MEMPHIS, Tenn. (WMC) - The Council of Nonprofits says its member’s services are being called upon more during this pandemic, but charitable contributions will likely take a hit.
With major fundraisers being canceled because of the pandemic, some nonprofits are having to lay off workers.
Others are adapting to whatever this pandemic brings so they can be available to help people like Terri Lee.
“Being a single mom of three kids I didn’t know what I was going to do,” Lee said. “I had no one to watch them.”
Throughout this pandemic, Lee was expected to be at work, while her three children were out of school. She’s one of thousands of parents in Shelby County who have stressed about where their children would go while they work through this pandemic.
Now, as the community moves into phase two of its Back to Business plan, other parents may soon feel that stress.
“Think if businesses start to open and parents go back to work the demand for child care is only going to increase,” President and CEO of the Boys and Girls Club of Greater Memphis Keith Blanchard said.
Lee was able to start sending her children to the Boys and Girls Club of Greater Memphis when it opened up for essential workers.
“I could’ve lost my job. We could’ve gone homeless,” Lee said. “So, that was a big relief off my back. I even told them I’m so thankful.”
From childcare to food to rent assistance the economic condition the pandemic is creating is leading more people to look for help from area non-profits. Funding for those non-profits is now even more crucial.

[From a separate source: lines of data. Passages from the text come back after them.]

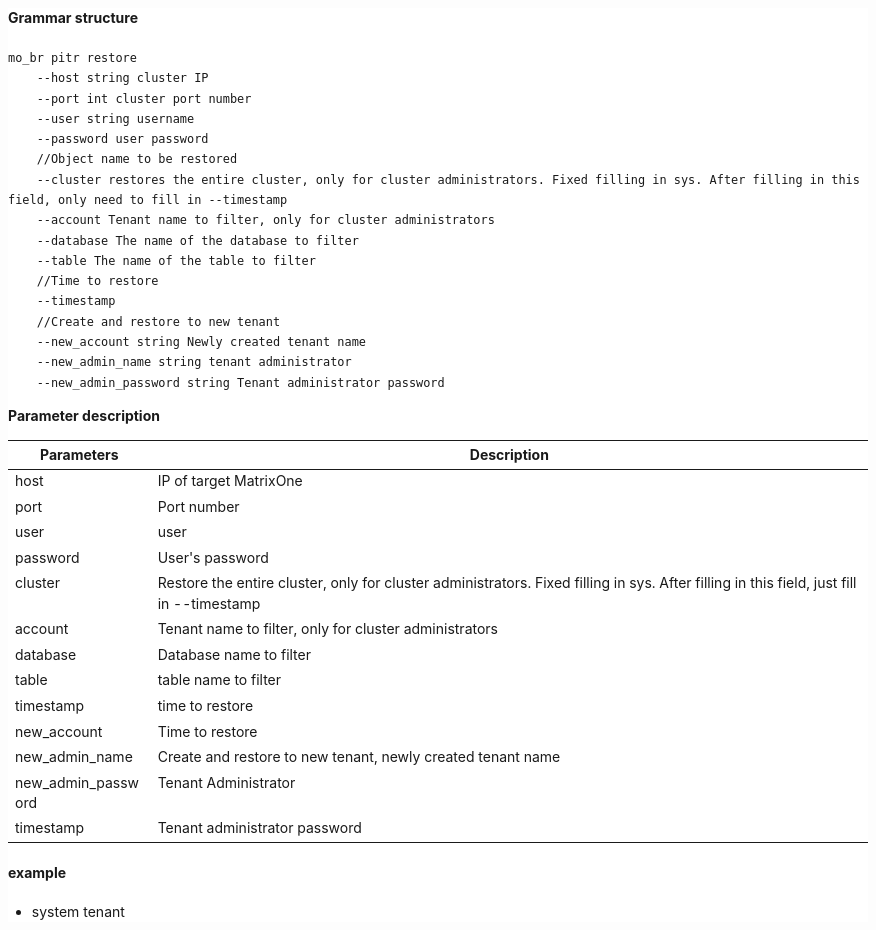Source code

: #### Grammar structure

```
mo_br pitr restore
    --host string cluster IP
    --port int cluster port number
    --user string username
    --password user password
    //Object name to be restored
    --cluster restores the entire cluster, only for cluster administrators. Fixed filling in sys. After filling in this field, only need to fill in --timestamp
    --account Tenant name to filter, only for cluster administrators
    --database The name of the database to filter
    --table The name of the table to filter
    //Time to restore
    --timestamp
    //Create and restore to new tenant
    --new_account string Newly created tenant name
    --new_admin_name string tenant administrator
    --new_admin_password string Tenant administrator password
```

**Parameter description**

| Parameters | Description |
| ----| ----|
|host | IP of target MatrixOne|
|port|Port number|
|user | user|
|password | User's password|
|cluster | Restore the entire cluster, only for cluster administrators. Fixed filling in sys. After filling in this field, just fill in --timestamp|
|account | Tenant name to filter, only for cluster administrators |
|database | Database name to filter |
|table | table name to filter|
|timestamp | time to restore |
|new_account |Time to restore|
|new_admin_name | Create and restore to new tenant, newly created tenant name|
|new_admin_password | Tenant Administrator |
|timestamp | Tenant administrator password |

#### example

- system tenant

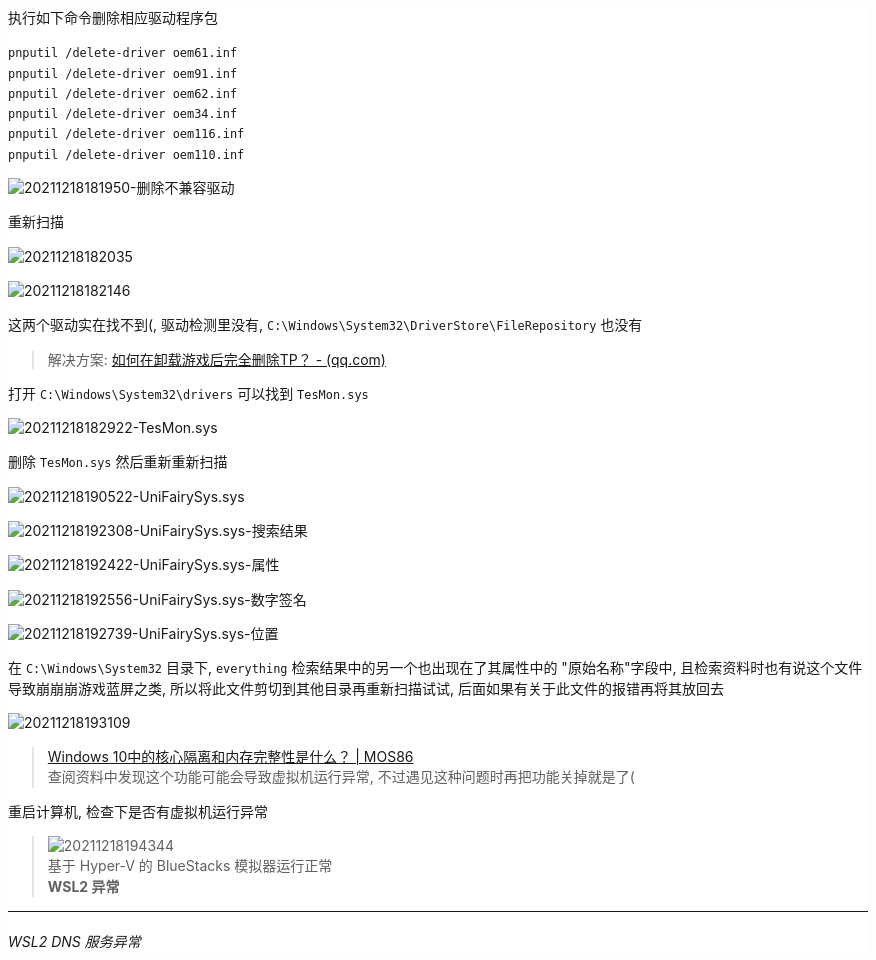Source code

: 
执行如下命令删除相应驱动程序包

```bash
pnputil /delete-driver oem61.inf
pnputil /delete-driver oem91.inf
pnputil /delete-driver oem62.inf
pnputil /delete-driver oem34.inf
pnputil /delete-driver oem116.inf
pnputil /delete-driver oem110.inf
```

![20211218181950-删除不兼容驱动](http://cdn.ayusummer233.top/img/20211218181950.png)

重新扫描

![20211218182035](http://cdn.ayusummer233.top/img/20211218182035.png)

![20211218182146](http://cdn.ayusummer233.top/img/20211218182146.png)

这两个驱动实在找不到(, 驱动检测里没有, `C:\Windows\System32\DriverStore\FileRepository` 也没有

> 解决方案: [如何在卸载游戏后完全删除TP？ - (qq.com)](https://dnf.gamebbs.qq.com/thread-1362897-1-1.html)

打开 `C:\Windows\System32\drivers` 可以找到 `TesMon.sys`

![20211218182922-TesMon.sys](http://cdn.ayusummer233.top/img/20211218182922.png)

删除 `TesMon.sys` 然后重新重新扫描

![20211218190522-UniFairySys.sys](http://cdn.ayusummer233.top/img/20211218190522.png)

![20211218192308-UniFairySys.sys-搜索结果](http://cdn.ayusummer233.top/img/20211218192308.png)

![20211218192422-UniFairySys.sys-属性](http://cdn.ayusummer233.top/img/20211218192422.png)

![20211218192556-UniFairySys.sys-数字签名](http://cdn.ayusummer233.top/img/20211218192556.png)

![20211218192739-UniFairySys.sys-位置](http://cdn.ayusummer233.top/img/20211218192739.png)

在 `C:\Windows\System32` 目录下, `everything` 检索结果中的另一个也出现在了其属性中的 "原始名称"字段中, 且检索资料时也有说这个文件导致崩崩崩游戏蓝屏之类, 所以将此文件剪切到其他目录再重新扫描试试, 后面如果有关于此文件的报错再将其放回去

![20211218193109](http://cdn.ayusummer233.top/img/20211218193109.png)

> [Windows 10中的核心隔离和内存完整性是什么？ | MOS86](https://mos86.com/95722.html)  
> 查阅资料中发现这个功能可能会导致虚拟机运行异常, 不过遇见这种问题时再把功能关掉就是了(

重启计算机, 检查下是否有虚拟机运行异常

> ![20211218194344](http://cdn.ayusummer233.top/img/20211218194344.png)  
> 基于 Hyper-V 的 BlueStacks 模拟器运行正常  
> **WSL2 异常** 

---
###### WSL2 DNS 服务异常
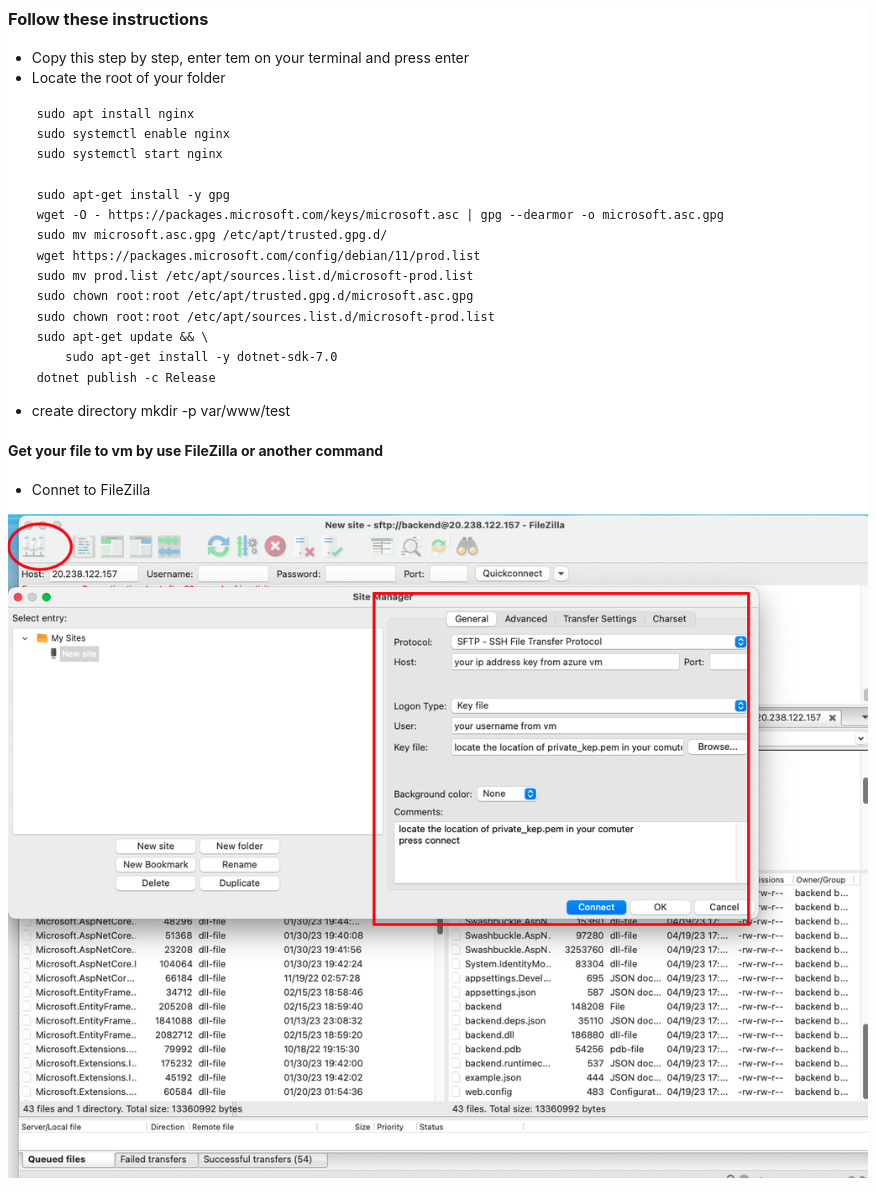 ### Follow these instructions
-   Copy this step by step, enter tem on your terminal and press enter
-   Locate the root of your folder

```shell
    sudo apt install nginx
    sudo systemctl enable nginx
    sudo systemctl start nginx

    sudo apt-get install -y gpg
    wget -O - https://packages.microsoft.com/keys/microsoft.asc | gpg --dearmor -o microsoft.asc.gpg
    sudo mv microsoft.asc.gpg /etc/apt/trusted.gpg.d/
    wget https://packages.microsoft.com/config/debian/11/prod.list
    sudo mv prod.list /etc/apt/sources.list.d/microsoft-prod.list
    sudo chown root:root /etc/apt/trusted.gpg.d/microsoft.asc.gpg
    sudo chown root:root /etc/apt/sources.list.d/microsoft-prod.list
    sudo apt-get update && \
        sudo apt-get install -y dotnet-sdk-7.0
    dotnet publish -c Release
```
+ create directory mkdir -p var/www/test

#### Get your file to vm by use FileZilla or another command
- Connet to FileZilla

![FileZilla](/img/FileZilla.png)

The Boys and Girls Club has three major fundraisers that bring in about $200,000 each. Two have already been postponed.
“I’m feeling pretty optimistic we can do them,” Blanchard said. “It might be a modified format. It’s a pretty big hit if we lose any of them.”
Fundraisers across the country have been canceled due to social distancing restrictions. St. Jude Children’s Research Hospital’s fundraising body ALSAC said the pandemic’s effect on revenue and canceled fundraisers contributed to the elimination of 160 positions earlier this month.
A group of senators introduced a bill to help provide grants to nonprofits to pay employees. According to the Council of Nonprofits, these groups employ 12 million people.